With ample mainstream media presence and with a strong output of social media content/propaganda, it is no surprise that the radical Islamist group ISIS (ISIL, IS, Da’ish) is on the minds of many of those in the western world. Calgary in particular, where I am located, has seen a number of young men who were radicalized in the city, appear in propaganda videos for ISIS (see here, here and here). In light of this, Calgarians and Canadians on the whole are growing increasingly concerned about this group that at once seemed to be far away, but is gradually creeping closer to home. More specifically, people are beginning to question the foundations of ISIS in order to better understand why it came about, why it is so violent and what can be done to stop it.

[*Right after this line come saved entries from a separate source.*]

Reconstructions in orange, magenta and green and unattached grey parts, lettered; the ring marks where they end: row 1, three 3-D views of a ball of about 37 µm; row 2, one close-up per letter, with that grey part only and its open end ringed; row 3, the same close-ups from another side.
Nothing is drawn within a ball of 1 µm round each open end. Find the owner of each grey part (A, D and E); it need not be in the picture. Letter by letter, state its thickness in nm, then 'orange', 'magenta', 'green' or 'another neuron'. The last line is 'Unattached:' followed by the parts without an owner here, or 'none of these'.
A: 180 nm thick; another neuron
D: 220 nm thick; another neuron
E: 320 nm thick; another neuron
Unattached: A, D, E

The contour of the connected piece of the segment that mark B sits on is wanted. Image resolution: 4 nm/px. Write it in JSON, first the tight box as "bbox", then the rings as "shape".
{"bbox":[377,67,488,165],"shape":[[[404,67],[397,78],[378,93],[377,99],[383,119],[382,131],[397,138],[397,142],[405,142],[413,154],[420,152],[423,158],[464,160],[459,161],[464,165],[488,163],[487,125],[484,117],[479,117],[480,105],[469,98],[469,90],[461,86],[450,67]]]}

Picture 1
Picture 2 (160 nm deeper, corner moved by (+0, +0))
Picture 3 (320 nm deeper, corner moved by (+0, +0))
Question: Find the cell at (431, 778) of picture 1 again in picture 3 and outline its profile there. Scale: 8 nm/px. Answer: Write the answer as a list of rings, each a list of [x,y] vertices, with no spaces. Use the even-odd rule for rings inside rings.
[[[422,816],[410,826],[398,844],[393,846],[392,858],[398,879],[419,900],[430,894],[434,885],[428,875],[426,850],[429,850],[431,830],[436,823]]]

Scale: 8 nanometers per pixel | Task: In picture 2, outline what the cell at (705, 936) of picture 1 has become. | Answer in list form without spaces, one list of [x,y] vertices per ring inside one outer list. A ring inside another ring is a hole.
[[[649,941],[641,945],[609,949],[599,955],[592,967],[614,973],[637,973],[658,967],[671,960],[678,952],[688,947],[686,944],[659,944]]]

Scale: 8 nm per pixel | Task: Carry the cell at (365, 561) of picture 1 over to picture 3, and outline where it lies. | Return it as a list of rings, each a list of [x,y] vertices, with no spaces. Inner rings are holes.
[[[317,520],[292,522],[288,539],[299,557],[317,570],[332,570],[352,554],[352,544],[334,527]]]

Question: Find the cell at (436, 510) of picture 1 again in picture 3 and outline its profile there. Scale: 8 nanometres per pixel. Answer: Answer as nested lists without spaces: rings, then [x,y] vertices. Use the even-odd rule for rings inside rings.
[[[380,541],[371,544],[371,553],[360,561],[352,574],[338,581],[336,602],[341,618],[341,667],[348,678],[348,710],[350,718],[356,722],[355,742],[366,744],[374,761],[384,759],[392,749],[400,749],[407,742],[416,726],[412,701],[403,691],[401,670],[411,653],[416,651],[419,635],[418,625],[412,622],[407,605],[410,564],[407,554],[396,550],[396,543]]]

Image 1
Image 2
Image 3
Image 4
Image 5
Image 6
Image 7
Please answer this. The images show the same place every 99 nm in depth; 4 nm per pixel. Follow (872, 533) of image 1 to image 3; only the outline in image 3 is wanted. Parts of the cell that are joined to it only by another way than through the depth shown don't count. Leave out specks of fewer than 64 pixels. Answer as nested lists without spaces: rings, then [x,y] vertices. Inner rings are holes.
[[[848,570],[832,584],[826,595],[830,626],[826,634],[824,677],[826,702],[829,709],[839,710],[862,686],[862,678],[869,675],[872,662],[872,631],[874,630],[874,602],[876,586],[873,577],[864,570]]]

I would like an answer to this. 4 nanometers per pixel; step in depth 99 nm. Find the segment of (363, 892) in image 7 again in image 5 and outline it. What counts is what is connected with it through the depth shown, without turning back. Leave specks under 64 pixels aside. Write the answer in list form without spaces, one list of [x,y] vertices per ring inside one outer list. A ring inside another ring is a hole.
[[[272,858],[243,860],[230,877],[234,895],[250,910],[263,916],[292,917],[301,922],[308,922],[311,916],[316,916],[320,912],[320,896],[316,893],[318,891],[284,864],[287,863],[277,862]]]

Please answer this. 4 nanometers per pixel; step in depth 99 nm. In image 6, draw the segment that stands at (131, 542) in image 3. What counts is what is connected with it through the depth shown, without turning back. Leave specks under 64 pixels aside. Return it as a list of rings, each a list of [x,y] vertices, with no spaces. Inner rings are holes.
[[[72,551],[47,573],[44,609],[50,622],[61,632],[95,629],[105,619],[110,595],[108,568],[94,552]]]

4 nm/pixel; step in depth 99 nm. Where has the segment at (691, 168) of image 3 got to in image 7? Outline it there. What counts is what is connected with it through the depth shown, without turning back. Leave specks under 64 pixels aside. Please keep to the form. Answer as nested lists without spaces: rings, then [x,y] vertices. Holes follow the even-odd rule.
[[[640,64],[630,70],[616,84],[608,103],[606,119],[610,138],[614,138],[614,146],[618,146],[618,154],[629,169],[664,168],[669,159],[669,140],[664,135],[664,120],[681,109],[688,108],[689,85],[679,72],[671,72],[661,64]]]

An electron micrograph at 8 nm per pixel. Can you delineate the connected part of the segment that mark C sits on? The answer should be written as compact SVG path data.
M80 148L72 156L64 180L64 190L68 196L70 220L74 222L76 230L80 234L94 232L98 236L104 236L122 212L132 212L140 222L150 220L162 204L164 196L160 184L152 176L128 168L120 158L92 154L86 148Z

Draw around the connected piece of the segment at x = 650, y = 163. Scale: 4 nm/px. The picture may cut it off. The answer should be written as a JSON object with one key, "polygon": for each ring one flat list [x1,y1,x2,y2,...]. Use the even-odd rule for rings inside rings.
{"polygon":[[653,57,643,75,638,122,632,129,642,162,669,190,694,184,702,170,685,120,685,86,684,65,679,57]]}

Alireza Doostdar states in his article “How Not to Understand ISIS,” the group is based on “… a combination of cosmological doctrines, eschatological beliefs and civilizational notions – usually thought to be rooted in Salafi Islam”. Doostdar’s piece discuss the misconceptions around Islam (specifically Salafi Islam), the phenomena of ISIS and the relation between the two. He contends that what is known about the group comes primarily from their own propaganda. Thus, their coverage in the mainstream media is informed by and reflective of a “homogenous view” that inadvertently serves the group’s initial purpose. However, as Doostdar and many other academics who have studied the region have noted, ISIS and its followers did not form in a vacuum and miraculously appear into a peaceful, prosperous Iraq and Syria. “ISIS emerged from the fires of war, occupation, killing, torture and disenfranchisement”. This sentiment is oddly (maybe conveniently) omitted when discussing what caused this new terror in the Middle East to come to being.
Doostdar makes many interesting points when arguing for a more sophisticated and nuanced understanding of the Middle East’s most prominent current day problems. He points to the fact that a large number of ISIS recruits were local Iraqis, imprisoned for opposing the authoritarian rule of Nuri Al-Maliki. He also suggests that there is a wide array of ideological motivations that might lead people to join ISIS that are ignored. Doostdar cites Michael Muhammad Knite, a journalist and novelist who contemplated fighting Jihad in the 1990s Chechen war on the basis of ‘fight for freedom, wherever there’s trouble’ – something he learned from the GI. Joe theme song.
If one willing to step away from the pervasive air of Islamophobia in our media, and by extension our public thought (or if one simply does not accept it to begin with) Doostdar’s points become extremely hard to refute. The reliance on the zealous belief in Salafist Islam as the sole motivator for ISIS’ creation and actions, seems to me, a lazy and lacking explanation. The idea that those people who comprise ISIS are all blood-thirsty adherents to Salafist Islam most definitely falls into an area of orientalist narratives that serve to create an ‘us’ against ‘them’ mentality. Even Doodstar points this out: Is beheading really any worse than being blown to bits by a drone? Is it not so much a matter of what violent means, but whom is using them? Make no mistake, I personally find the actions of ISIS grotesque and unacceptable. However, oversimplification of the issues+ that have led to the rise and growth of ISIS are a disservice to our intellect and free PR for ISIS recruiters.